The worst part is the degree to which the packaging is going to waste. As much as 70 grams of packaging per gram of product (70 times!) were estimated as being used. Compared to the plastic bags, which admittedly pose their own problems to the ecosystem, with which many consumers may be used to dealing, the difference is eye-opening.
Solutions South of the Border
Of course, with the widespread legalization, regulations have hampered individual companies’ sustainability efforts. Saying nothing of such environment-unfriendly laws as Washington State’s requirement to wrap individual servings (in child-resistant packaging no less), the sheer amount of text required on each label is not just creatively stifling, but environmentally as well.
Barcodes could be the answer. Specifically leveraging two-dimensional symbologies, which can hold upwards of 4,000 text characters, would open up space on packaging, even limiting the need for so much in the first place. Combined with Radio-Frequency Identification (RFID), QR codes could represent the future when it comes to successfully interacting with customers.

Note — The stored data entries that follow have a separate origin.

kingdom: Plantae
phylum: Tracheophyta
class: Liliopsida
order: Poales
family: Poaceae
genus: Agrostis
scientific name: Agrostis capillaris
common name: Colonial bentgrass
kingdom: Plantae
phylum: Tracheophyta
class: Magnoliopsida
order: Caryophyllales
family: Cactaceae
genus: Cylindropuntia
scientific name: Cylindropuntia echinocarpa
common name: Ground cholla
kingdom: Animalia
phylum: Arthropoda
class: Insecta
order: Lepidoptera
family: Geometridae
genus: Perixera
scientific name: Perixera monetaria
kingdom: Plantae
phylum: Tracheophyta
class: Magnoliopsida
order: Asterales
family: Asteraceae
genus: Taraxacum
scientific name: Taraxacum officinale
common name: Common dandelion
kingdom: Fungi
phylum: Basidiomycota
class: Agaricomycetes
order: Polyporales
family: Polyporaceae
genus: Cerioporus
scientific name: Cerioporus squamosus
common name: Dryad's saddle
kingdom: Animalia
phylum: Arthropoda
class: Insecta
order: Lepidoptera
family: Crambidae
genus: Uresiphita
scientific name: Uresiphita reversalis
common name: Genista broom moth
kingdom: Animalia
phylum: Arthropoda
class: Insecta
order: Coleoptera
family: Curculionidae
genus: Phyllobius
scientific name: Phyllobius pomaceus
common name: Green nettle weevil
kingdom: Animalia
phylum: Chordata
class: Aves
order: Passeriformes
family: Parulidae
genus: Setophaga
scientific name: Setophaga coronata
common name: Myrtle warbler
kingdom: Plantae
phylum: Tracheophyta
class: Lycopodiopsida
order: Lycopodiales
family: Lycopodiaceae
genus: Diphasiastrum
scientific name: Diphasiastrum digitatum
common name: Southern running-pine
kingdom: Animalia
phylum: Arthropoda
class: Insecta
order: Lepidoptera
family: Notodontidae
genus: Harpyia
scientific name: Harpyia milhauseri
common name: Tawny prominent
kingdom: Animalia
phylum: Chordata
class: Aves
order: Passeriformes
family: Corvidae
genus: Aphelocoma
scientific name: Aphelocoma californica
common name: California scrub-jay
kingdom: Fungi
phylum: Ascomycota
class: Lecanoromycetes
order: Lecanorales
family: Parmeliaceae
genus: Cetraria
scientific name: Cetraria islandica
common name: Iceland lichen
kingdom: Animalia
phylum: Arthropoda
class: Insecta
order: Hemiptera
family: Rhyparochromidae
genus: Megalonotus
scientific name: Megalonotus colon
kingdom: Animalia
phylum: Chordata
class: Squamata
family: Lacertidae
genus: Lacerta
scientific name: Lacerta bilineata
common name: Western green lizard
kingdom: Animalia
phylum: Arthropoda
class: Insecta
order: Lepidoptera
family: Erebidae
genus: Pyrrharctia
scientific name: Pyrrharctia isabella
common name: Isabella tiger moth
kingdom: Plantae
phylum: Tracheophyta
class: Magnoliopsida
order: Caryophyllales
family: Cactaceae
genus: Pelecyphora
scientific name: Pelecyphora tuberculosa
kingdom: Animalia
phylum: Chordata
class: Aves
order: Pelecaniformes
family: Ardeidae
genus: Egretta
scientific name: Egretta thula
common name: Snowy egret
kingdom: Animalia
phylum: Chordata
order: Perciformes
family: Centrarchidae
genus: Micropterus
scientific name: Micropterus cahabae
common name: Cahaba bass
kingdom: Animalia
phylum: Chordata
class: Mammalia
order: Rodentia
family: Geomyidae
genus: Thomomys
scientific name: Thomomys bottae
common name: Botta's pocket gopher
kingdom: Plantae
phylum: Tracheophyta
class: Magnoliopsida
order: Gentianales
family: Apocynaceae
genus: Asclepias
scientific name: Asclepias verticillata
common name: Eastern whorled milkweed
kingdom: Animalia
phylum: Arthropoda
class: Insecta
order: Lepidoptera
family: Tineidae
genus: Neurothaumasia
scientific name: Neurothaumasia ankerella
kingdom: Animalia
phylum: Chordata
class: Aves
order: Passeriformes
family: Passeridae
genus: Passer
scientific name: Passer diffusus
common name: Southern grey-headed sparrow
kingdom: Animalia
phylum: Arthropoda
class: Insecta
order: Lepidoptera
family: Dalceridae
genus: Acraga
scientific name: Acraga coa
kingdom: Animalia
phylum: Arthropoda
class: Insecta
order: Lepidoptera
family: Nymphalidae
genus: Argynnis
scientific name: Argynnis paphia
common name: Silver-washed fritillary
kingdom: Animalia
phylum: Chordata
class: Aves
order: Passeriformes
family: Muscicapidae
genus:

With regard to the packaging itself, even though extra resources must be devoted to manufacturing child-resistant or tamper-proof seals, it doesn’t actually have to adversely impact the environment. For example, there are child-resistant “exit” bags available right now made from sustainably and renewably farmed non-GMO sugarcane from HISIERRA in the States that are being hailed as “some of the greenest… and most legally compliant” on the market.
Meanwhile, CRATIV makes child-resistant storage boxes that can be recycled or repurposed, helping to dispel the notion cannabis packaging has to be single-use. It doesn’t. It further proves regulations aren’t necessarily constricting. They can be used as motivation to think outside the box (or bag, in this case) and drive innovation.
Smoking the Competition
Granted, with the nationwide legalization of cannabis in Canada, regulations placed on packaging are going to be especially strict. However, there seems to be a game of hot potato in play right now, with federal-body Health Canada saying they set the rules, but that the individual provinces are the ones that determine how to comply with them.
From their perspective, manufacturers don’t need to look far for inspiration. And that’s not just a reference to the product itself… but what’s already been done successfully in the past. Canada may be miles (kilometers) ahead of the States in terms of legislation to legalize Cannabis, but there’s definitely something everyone involved in the discussion can learn from the development of packaging south of the border.
The realistic hope is that, as the market matures, cooler heads prevail regarding what’s best for the public. It certainly can’t be unnecessary waste clogging up the ecosystem. In the meantime, it may be up to individual companies to take the bull by the horns, ride it, navigating through all the laws, and find a way to innovatively find a competitive advantage in a market aimed at a demographic that’s traditionally been especially environmentally conscious.
If capitalism has taught us anything it’s that, where there’s a will to win market share, there’s a way. Hopefully, it doesn’t take too long getting there.